Connexin 43 Channels in Osteocytes Are Necessary for Bone Mass and Skeletal Muscle Function in Aged Male Mice.

Osteoporosis and sarcopenia (termed "Osteosarcopenia"), the twin-aging diseases, are major contributors to reduced bone mass and muscle weakness in the elderly population. Connexin 43 (Cx43) in osteocytes has been previously reported to play vital roles in bone homeostasis and muscle function in mature mice. The Cx43-formed gap junctions (GJs) and hemichannels (HCs) in osteocytes are important portals for the exchange of small molecules in cell-to-cell and cell-to-extracellular matrix, respectively. However, the roles of Cx43-based GJs and HCs in both bone and muscle aging are still unclear. Here, we used two transgenic mouse models with overexpression of the dominant negative Cx43 mutants primarily in osteocytes driven by the 10-kb Dmp1 promoter, R76W mice (inhibited gap junctions but enhanced hemichannels) and Δ130-136 mice (both gap junction and hemichannels are inhibited), to determine the actions of Cx43-based hemichannels (HCs) and gap junctions (GJs) in the regulation of bone and skeletal muscle from aged mice (18 months) as compared with those from adult mice (10 months).

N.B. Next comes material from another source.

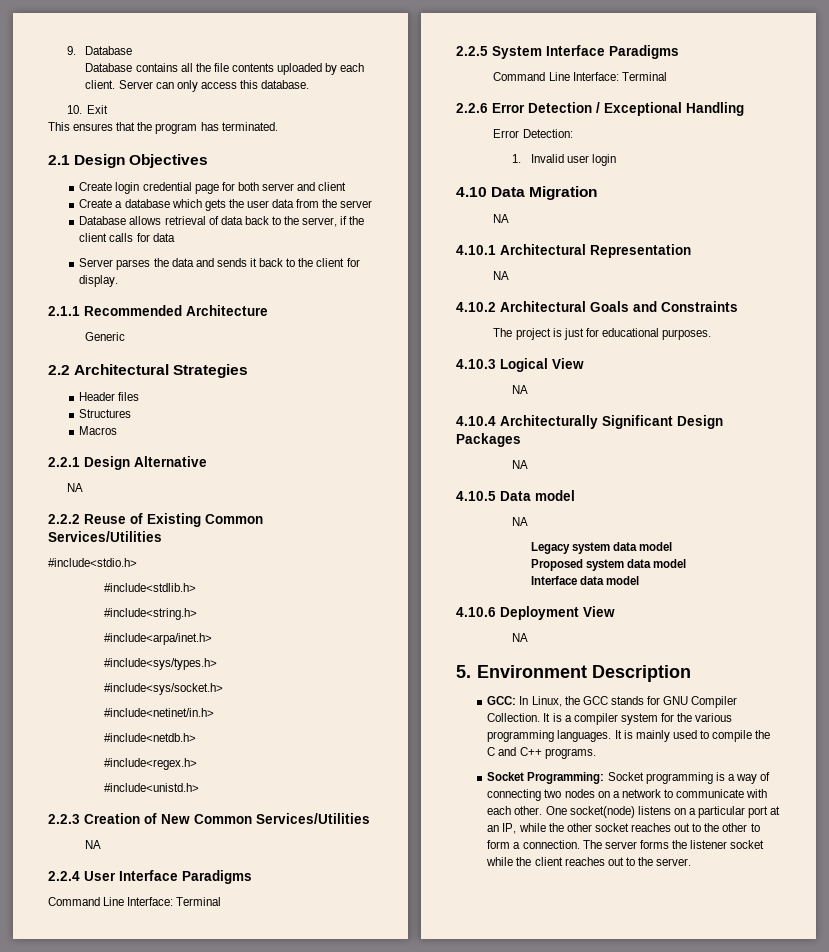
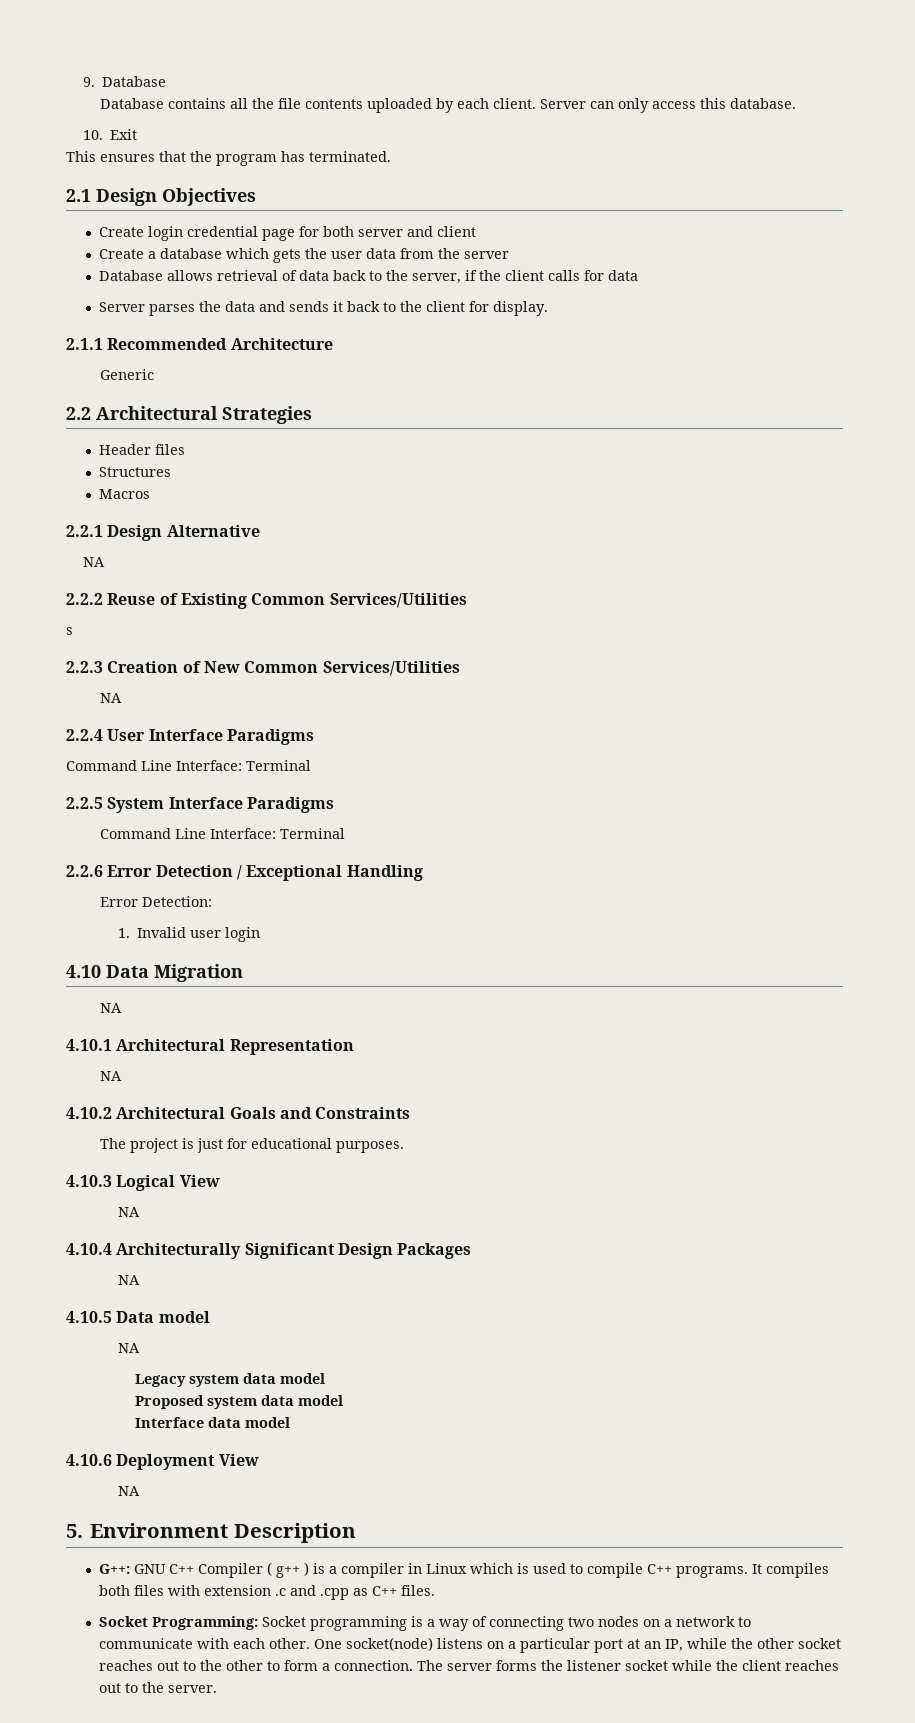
[48,558,137,567] [104,583,197,592] [104,608,198,620] [104,633,213,645] [104,658,218,670] [104,683,224,695] [104,708,215,717] [104,733,197,742] [104,758,198,770] [104,783,200,792] #include<stdio.h> // #include<stdlib.h> // #include<string.h> // #include<arpa/inet.h> // #include<sys/types.h> // #include<sys/socket.h> // #include<netinet/in.h> // #include<netdb.h> // #include<regex.h> // #include<unistd.h> -> [66,627,73,635] s
[487,696,738,708] [487,713,733,725] [487,730,771,742] [487,747,596,759] GCC: In Linux, the GCC stands for GNU Compiler Collection. It is a compiler system for the various programming languages. It is mainly used to compile the C and C++ programs. -> [99,1562,830,1578] [99,1585,436,1600] G++: GNU C++ Compiler ( g++ ) is a compiler in Linux which is used to compile C++ programs. It compiles both files with extension .c and .cpp as C++ files.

We demonstrated that enhancement of Cx43 HCs reduces bone mass due to increased osteoclast surfaces while the impairment of Cx43 HCs increases osteocyte apoptosis in aged mice caused by reduced PGE levels. Furthermore, altered mitochondrial homeostasis with reduced expression of Sirt-1, OPA-1, and Drp-1 resulted in excessive ROS level in muscle soleus (SL) of aged transgenic mice. In vitro, the impairment of Cx43 HCs in osteocytes from aged mice also promoted muscle collagen synthesis through activation of TGFβ/smad2/3 signaling because of reduced PGE levels in the PO CM. These findings indicate that the enhancement of Cx43 HCs while GJs are inhibited reduces bone mass, and the impairment of Cx43 HCs inhibits PGE level in osteocytes and this reduction promotes muscle collagen synthesis in skeletal muscle through activation of TGFβ/smad2/3 signaling, which together with increased ROS level contributes to reduced muscle force in aged mice.